Another interesting finding from the Brightfield Group consumer
survey is a sentiment echoed by many:
Hemp CBD is not even the most effective type of cannabis.
Many believe marijuana-derived CBD, typically with a small but measurable amount of THC, is often considered more effective than hemp-derived CBD, which typically contains only traces of THC. Years of studies on cannabis-derived drugs suggest a combination of CBD and THC may be more effective for some medical conditions than either compound on its own4—one of the first examples of the “entourage effect” considered more fact than myth. Yet for many people, hemp CBD, including more purified forms without measurable THC or terpenes, works fine, often better than nonsteroidal anti-inflammatory drugs (NSAIDS) and narcotic painkillers. The power of cannabis, like the parachute, is self-evident to those who are sure of what they are feeling.
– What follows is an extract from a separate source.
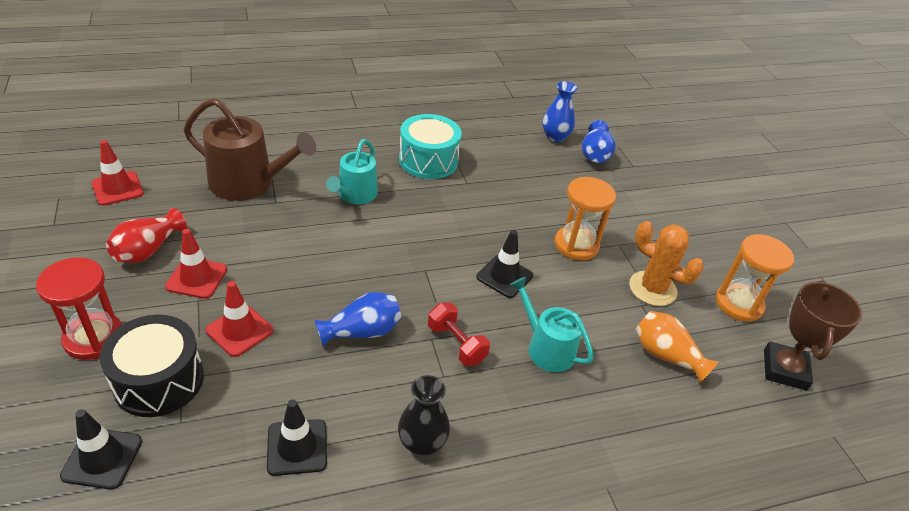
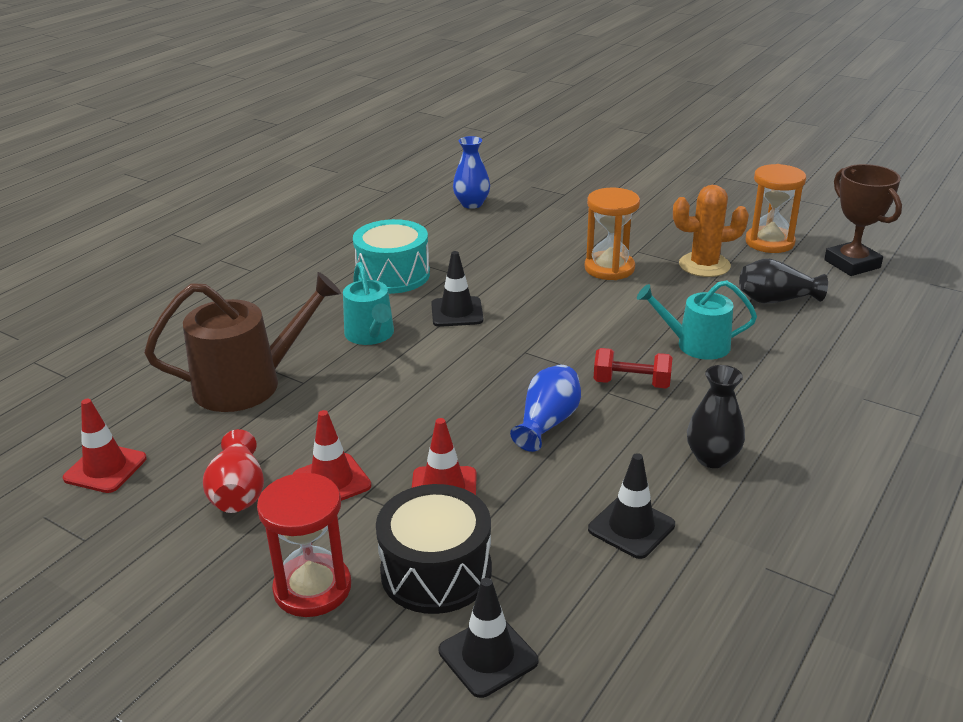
camera: 35 degrees left, 10 degrees down
black traffic cone [476,230,533,298] -> black traffic cone moved to [431,251,484,327]
blue vase [582,120,616,163] -> none
orange vase [635,311,718,383] -> black vase [739,259,828,304]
More observations and data must be generated, as always. The Harvard Health Blognoted CBD can cause nausea, fatigue and irritability. It may also theoretically interfere with drug metabolism in a similar fashion as grapefruit juice, but more studies need to be done to understand if animal study findings at mega-doses can be replicated in humans at human doses. Research also hasn’t determined what dosages of CBD work for what health application and for whom. Despite many millions of servings of CBD being consumed, and a lot of anecdotal evidence, clinical study data is limited on the types commonly found on the market, such as crude extracts from hemp and marijuana containing CBD.
Just because parachutes are accepted as effective does not mean anyone should be allowed to make and use them as they want. One musn’t forget the recent lessons of asbestos in baby powder and virulent E. coli in wheat flour—safe and effective products don’t just happen. They require a lot of work that stands up to the closest scrutiny. But at least for now, CBD appears to be low on FDA’s priority list of public health hazards. This could change if the continued lack of regulation coupled with industry growth permits a similar crisis in product safety.
Now is the time to develop the appropriate science, substantiation and regulations for CBD aligned with similar products, including dietary supplements. It is true the anticipation of economic growth and sustainable agriculture spurred by an integrated U.S.-based hemp industry is yet to be realized. But it’s also true millions of Americans have now leaped to CBD with limited evidence, and they have landed on their feet.